#### [WHAT TO WORK ON]
Report how many lines in the entries below contain the word "family". Give only the number.

#### [PROVIDED ENTRIES]

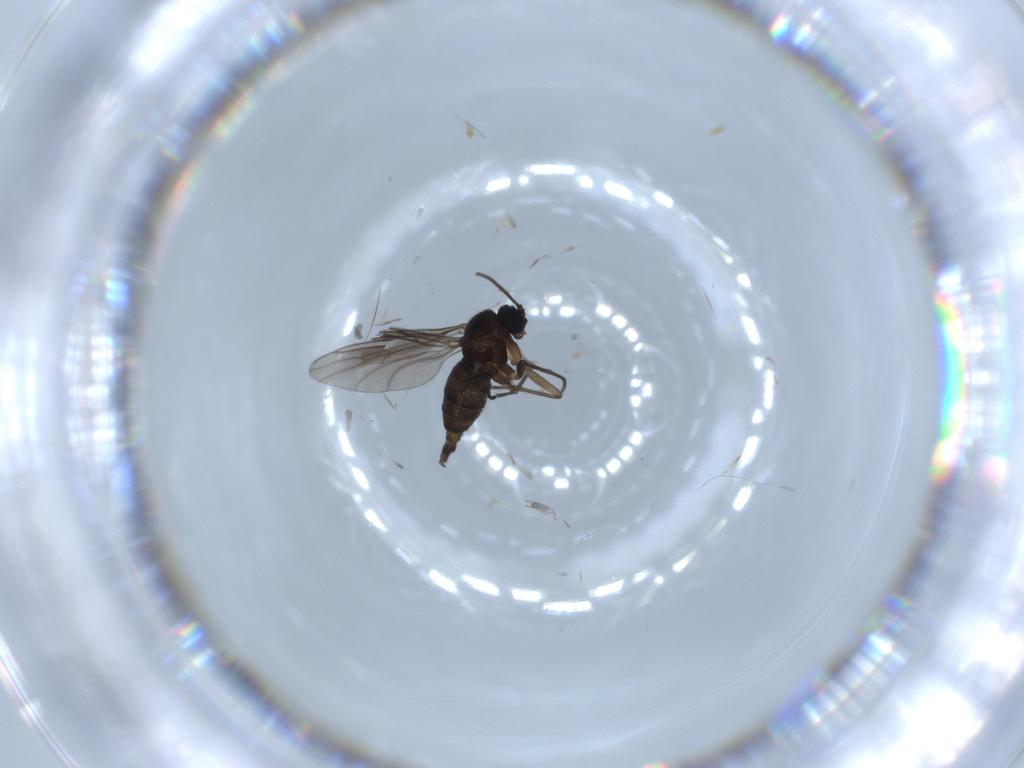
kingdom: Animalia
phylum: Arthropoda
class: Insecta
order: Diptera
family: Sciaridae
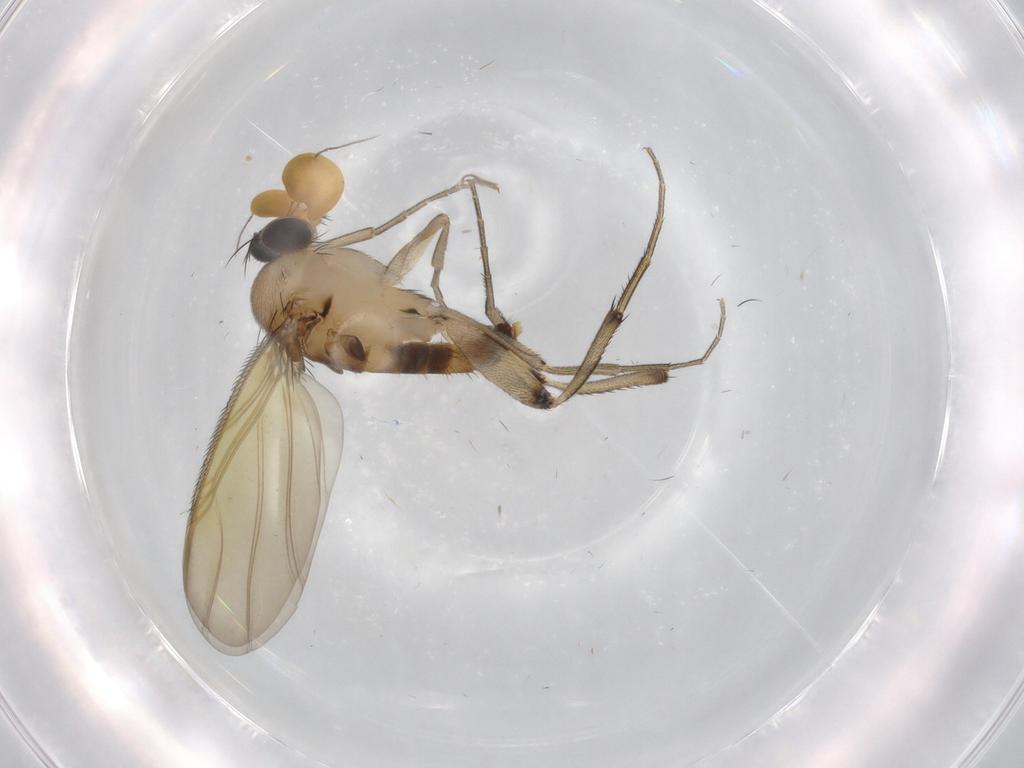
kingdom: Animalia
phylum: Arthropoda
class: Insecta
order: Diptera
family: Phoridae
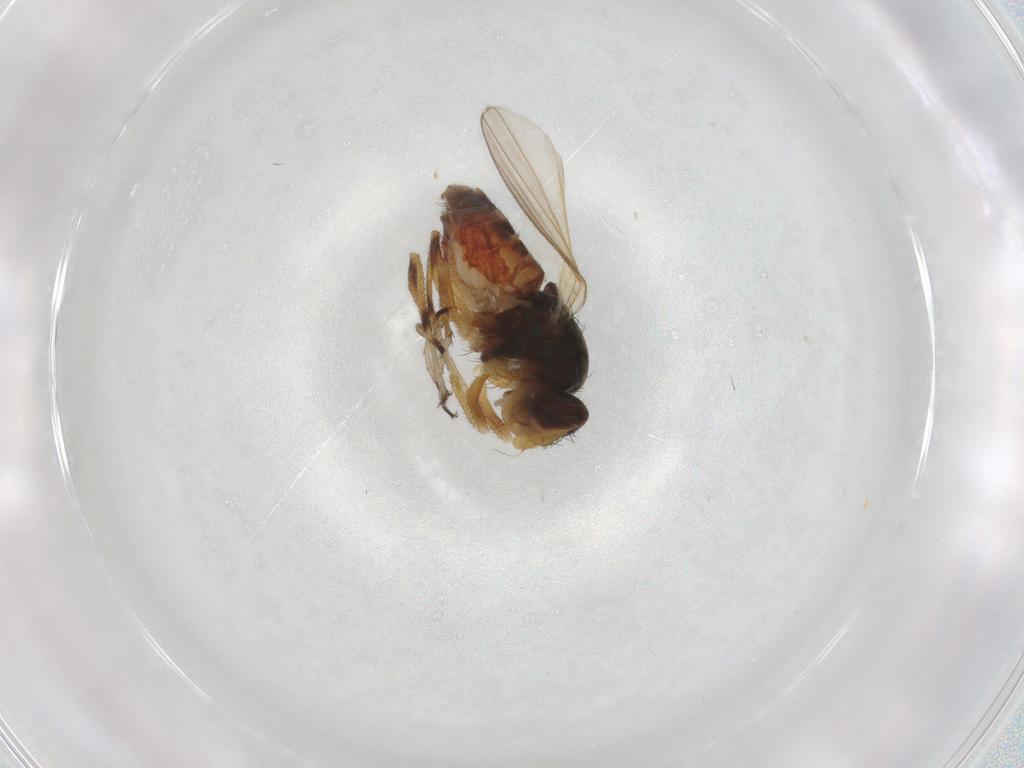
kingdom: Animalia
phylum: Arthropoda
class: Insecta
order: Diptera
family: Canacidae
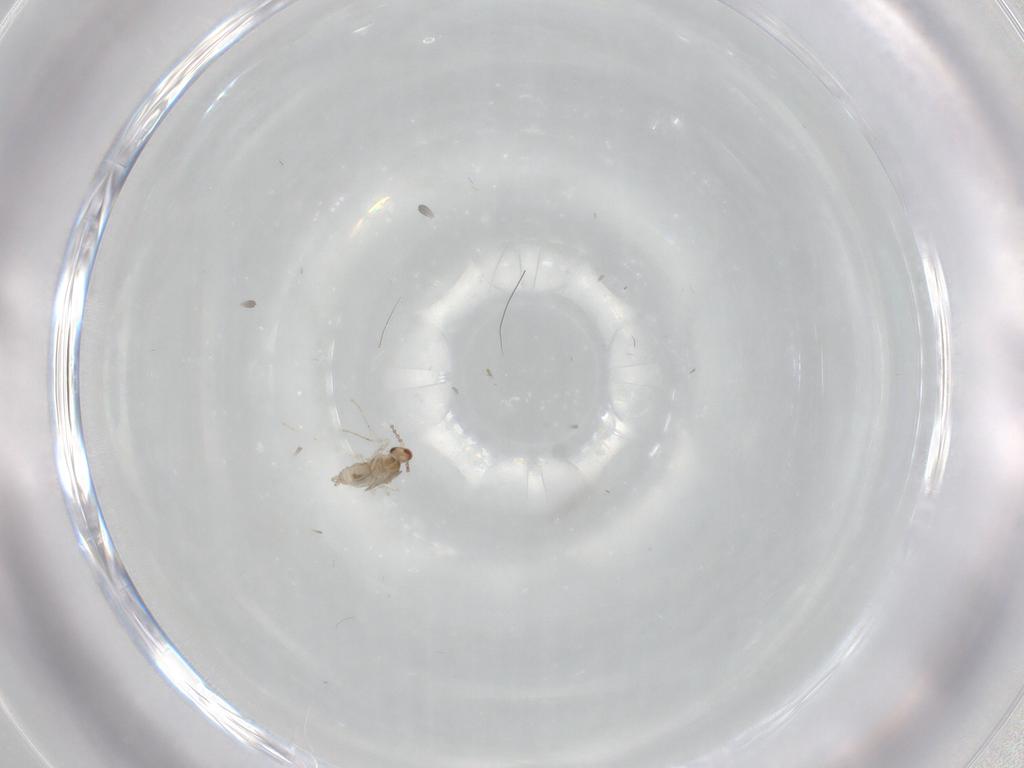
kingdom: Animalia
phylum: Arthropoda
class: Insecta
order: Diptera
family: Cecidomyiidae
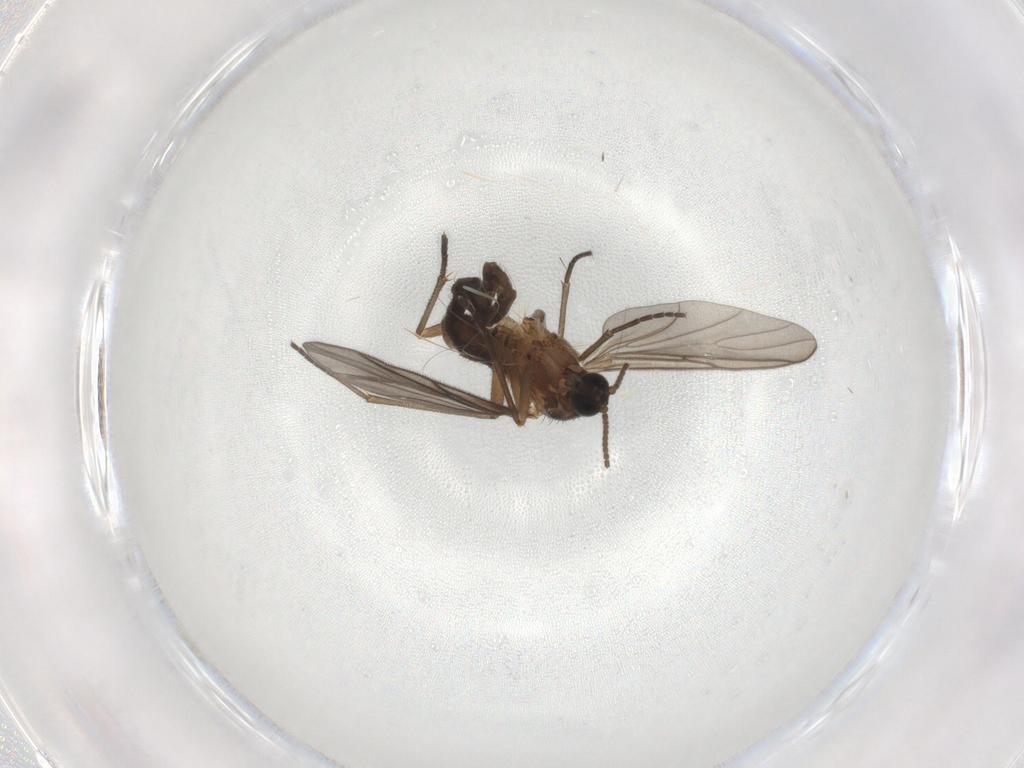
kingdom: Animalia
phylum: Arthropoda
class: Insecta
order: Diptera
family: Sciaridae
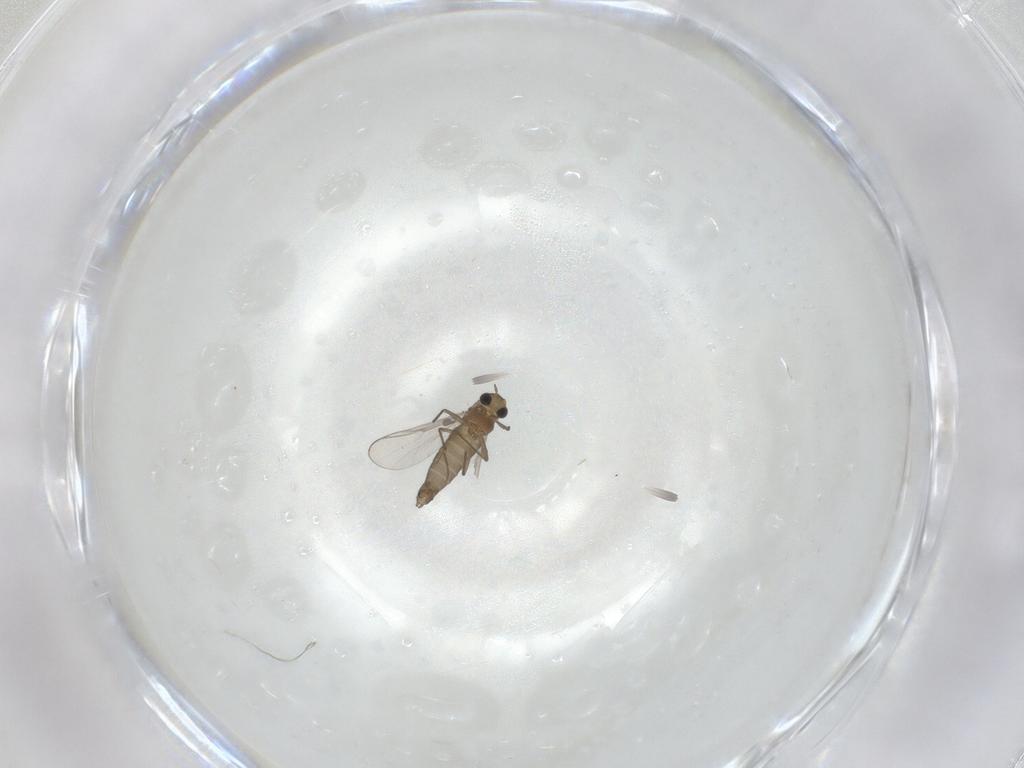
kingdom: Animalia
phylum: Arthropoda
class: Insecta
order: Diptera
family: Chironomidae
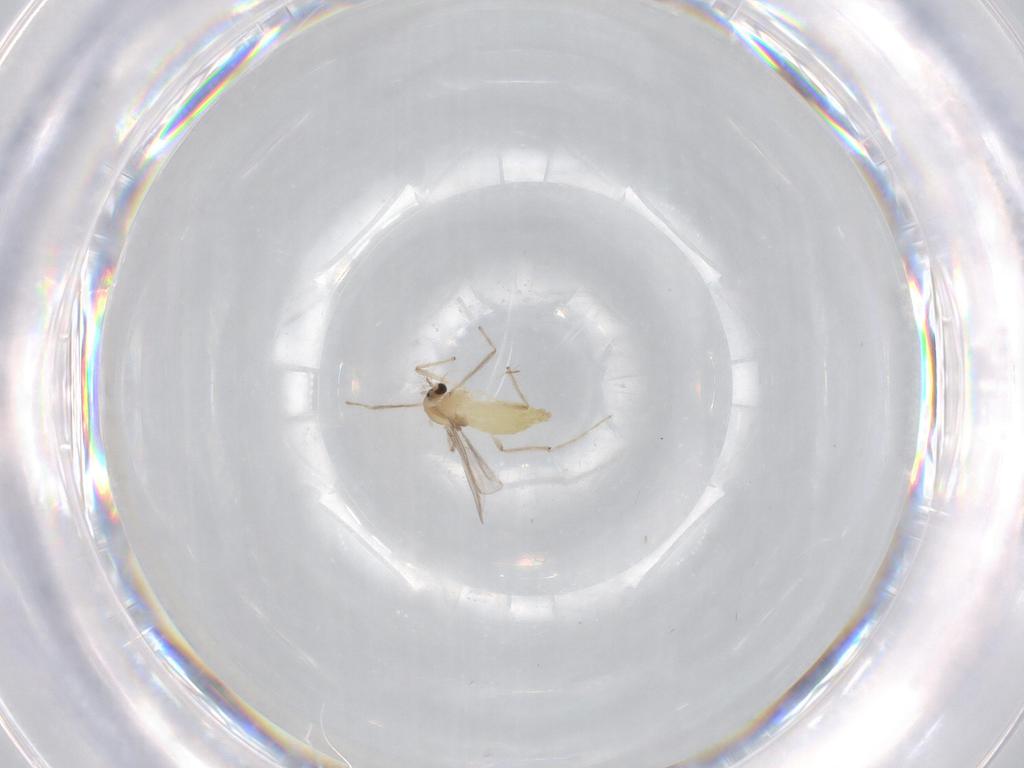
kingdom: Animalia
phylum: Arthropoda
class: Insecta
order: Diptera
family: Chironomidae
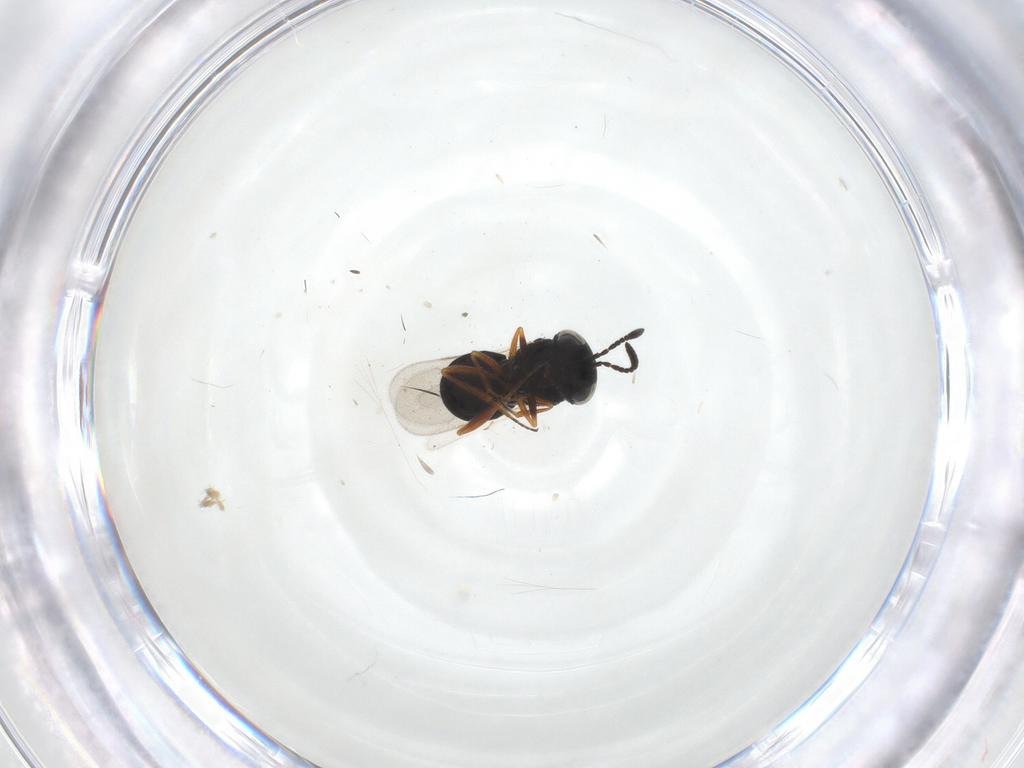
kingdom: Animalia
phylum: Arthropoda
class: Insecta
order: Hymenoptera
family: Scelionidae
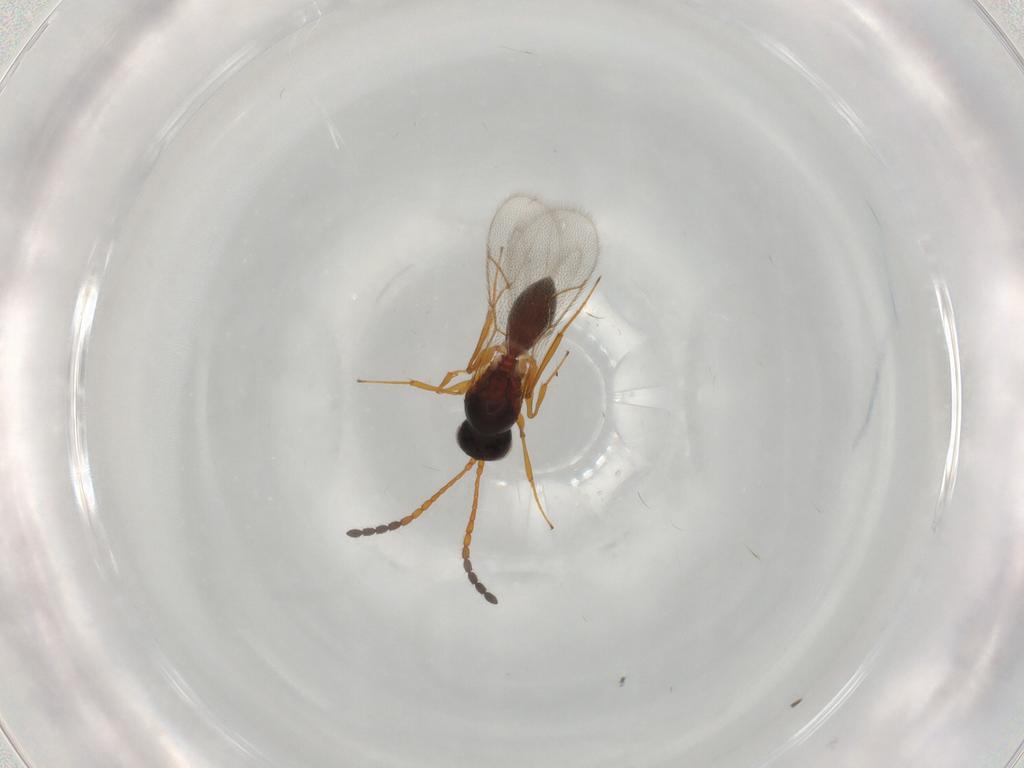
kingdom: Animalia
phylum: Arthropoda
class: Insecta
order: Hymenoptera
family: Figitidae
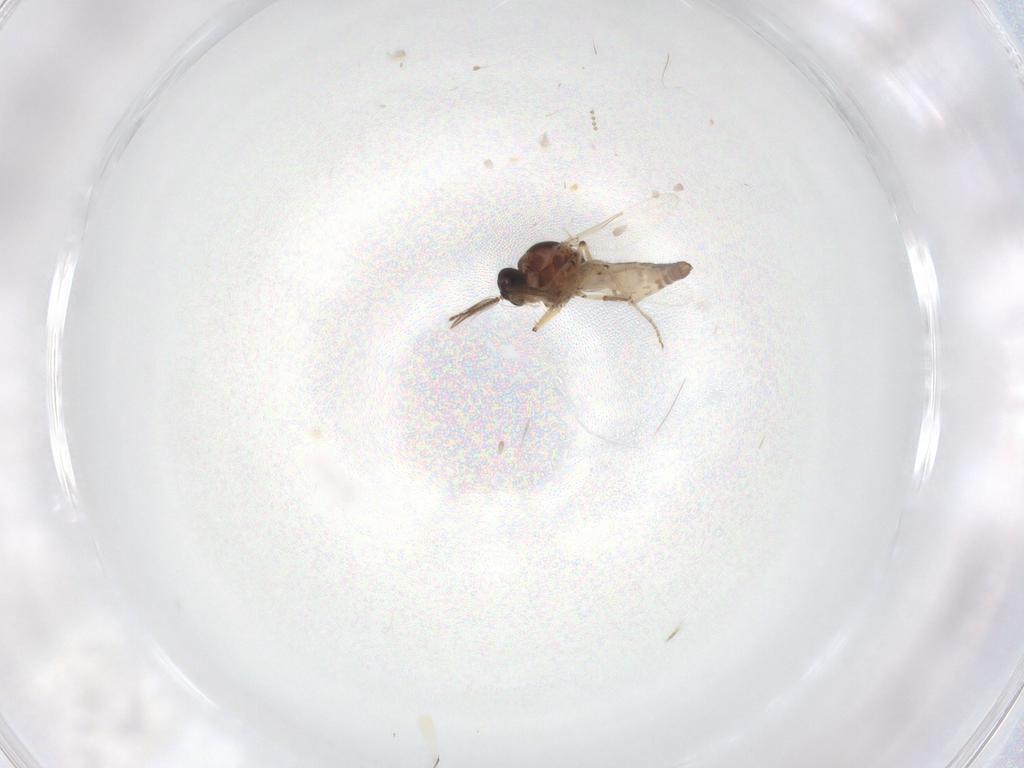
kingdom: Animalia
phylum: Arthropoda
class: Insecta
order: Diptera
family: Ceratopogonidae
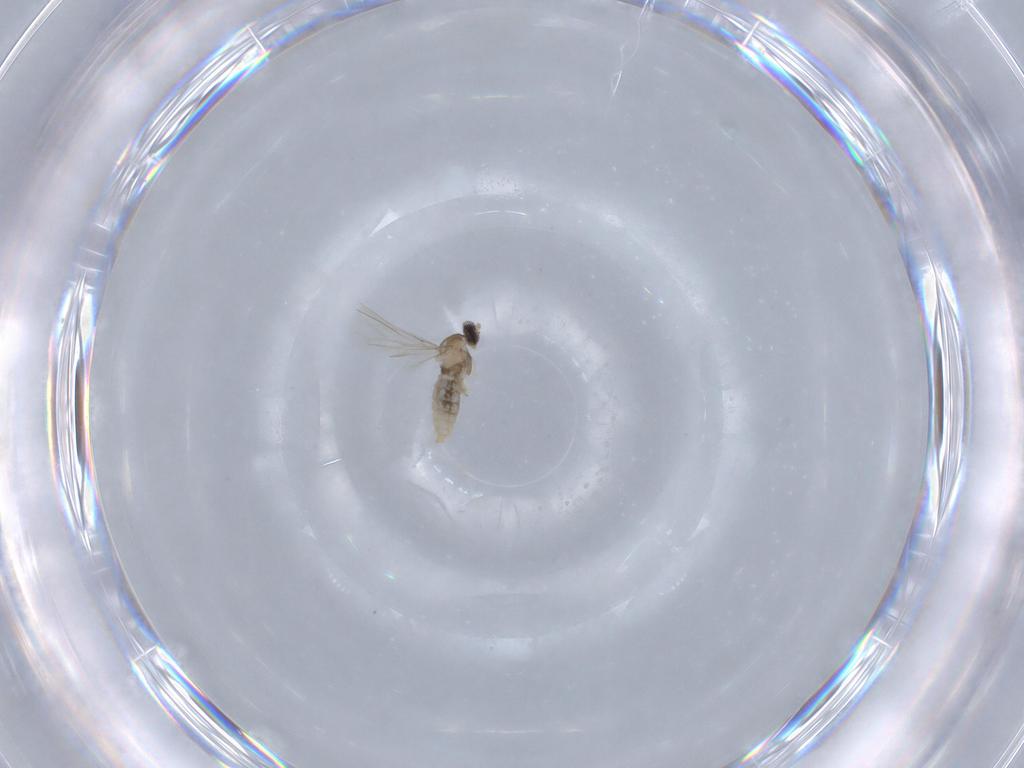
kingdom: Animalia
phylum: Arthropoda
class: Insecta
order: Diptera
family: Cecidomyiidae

#### [ANSWER FOR THE TASK]
11